- **EXTRAIT FOURNI**
-----
Vous avez introduit des réformes au Règlement qui compromettent toute possibilité d'agir non seulement de la part des minorités politiques, mais aussi de la part des députés en tant que tels. Vous avez officiellement enlevé toute possibilité aux minorités nationales représentées ici de demander des urgences et des débats, même si ceux-ci concernent l'existence même d'un de nos peuples, et pas seulement celle de l'un de nos Etats.
Je ne serais pas étonné que ce Parlement, selon cette tradition qui est désormais la sienne, aille davantage dans ce sens et commette ce soir un abus. Je serais presque surpris s'il en était autrement. Ce serait un abus que de bafouer le droit qui avantage d'une certaine manière Strasbourg et surtout Luxembourg. Mais il est encore plus indigne qu'on le fasse au nom d'une prétendue efficacité visant à avoir un seul siège. A cet effet, on établit pour la première fois un prétendu droit au bénéfice de Bruxelles. En effet, aucun texte n'a jamais imposé cette ville à notre Parlement. Bruxelles n'a jamais fondé sur un quelconque droit son exigence ou ses exigences, si tant estqu'elle en ait. Mais je me demande si cette exigence est bien celle de Bruxelles ou s'il s'agit de l'opinion d'autrui.
-----
- **DONNÉES PRÉSENTÉES**
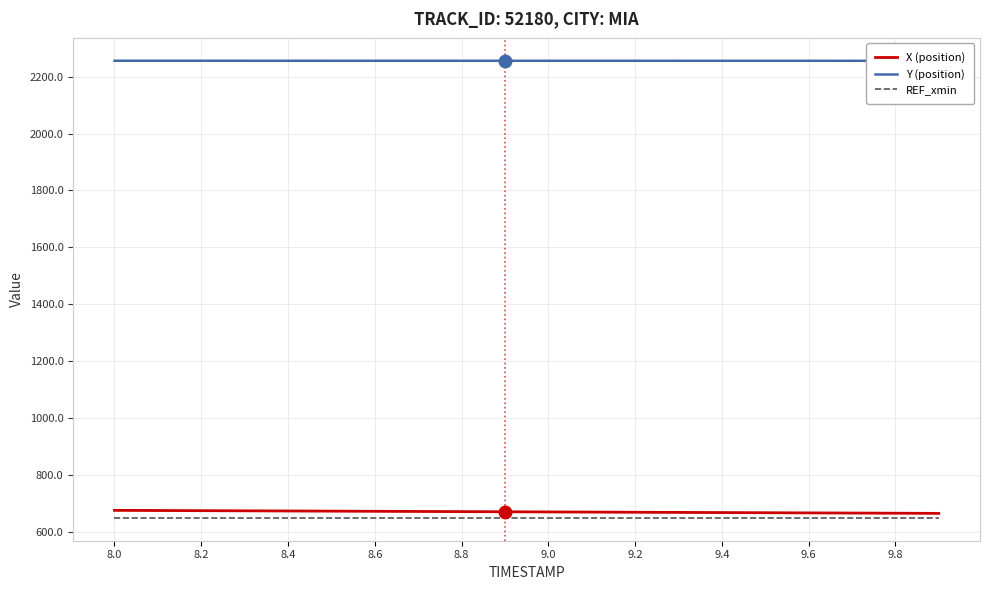

What is the lowest value of the REF_xmin series?

649.7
-----
- **EXERCICE**
Poursuivez l'extrait sur le siège du Parlement à la suite de sa dernière phrase. Les lignes présentées plus haut proviennent d'une autre source que l'extrait.

- **VOTRE RÉPONSE**
Ayant d'ailleurs parlé avec beaucoup de collègues, je dois dire, Monsieur le Président, que j'ai constaté avec une certaine stupeur que presque tous confondaient la question du siège de la Communauté avec le problème du siège du Parlement. Or, le problème du siège de la Communauté n'est pas une préoccupation pour 90 % de nos collègues. La Commission a son siège, les autres institutions ont le leur. Ne défendons pas une image, défendons ce que nous voulons comme Europe et comme institutions européennes.
Dans ces conditions, si l'on vient ici pour parler du district européen, on donne une fois de plus l'impression que l'on parle de n'importe quoi. Ah! ces fantaisistes de minoritaires et de radicaux italiens, un peu abusifs, qui viennent parler on ne sait pas très bien de quoi à une Assemblée tellement clairvoyante! Je le dis tout simplement, je n'ai plus le temps d'en parier, Monsieur le Président. Peut-être n'aurai-je bientôt plus de lieu légal pour le faire, puisque, après nous avoir enlevé le temps légal, vous nous enlèverez aussi le lieu légal, nous contraignant ainsi d'abuser non seulement du temps mais aussi des lieux et de la parole.
Cela dit, je voterai contre ce rapport, parce que c'est une véritable forfaiture que de prétendre qu'il faut le voter pour instaurer un lieu unique de travail, alors que, la situation étant celle qu'elle est, vous renforcez pour la première fois, au niveau du droit, l'existence simultanée de trois lieux de travail.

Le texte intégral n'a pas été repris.